What's happening is one of the following issues:
If I save the delivery address entity with a draft order id and set it to persist, I get an error: Column DraftOrderId specified twice. Code:
try {
$addressEntity->getDraftOrderId();
} catch (\Doctrine\ORM\EntityNotFoundException $e) {
if ($addressType == "delivery") {
$addressEntity = new Dpp\DraftOrderDeliveryAddress;
} elseif ($addressType == "billing") {
$addressEntity = new Dpp\DraftOrderBillingAddress;
}
$addressEntity->setDraftOrderId($draftOrder->getDraftOrderId());
$em->persist($addressEntity);
}
(It would also help to know if there's a better way of checking if a related entity exists, rather than trapping the exception when trying to get a value.)

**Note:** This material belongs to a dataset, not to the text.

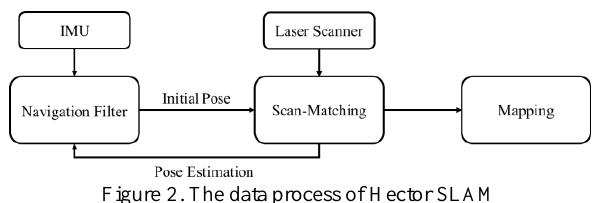
Figure 2. The data process of Hector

If I remove the line that sets the draft order id, I get an error: Entity of type Dpp\DraftOrderDeliveryAddress is missing an assigned ID.
If I keep the line that sets the draft order id but I remove the persist line, and I also keep the lines later on in the code that sets the name and address fields, I don't get an error - but the data is not saved to the database. I am using flush() after setting all the fields - I'm just not using persist(). In the previous examples, I do use persist() - I'm just trying things out to see how this can work.
I can paste more code if it would help.
I think I've fixed it! A couple of findings:
For a primary key that is not an auto-incrementing value, you need to use:
#generatedValue(strategy="IDENTITY")
You also have to explicitly set the mapped entities when creating them for the first time. At first, I was trying to create the address entity directly, but I wasn't setting the mapped entity within the parent model to reference the address entity. (if that makes any sense)
I'm fairly sure it was mostly due to the lack of the IDENTITY keyword, which for some reason was either saying the key wasn't set, or saying it was set twice.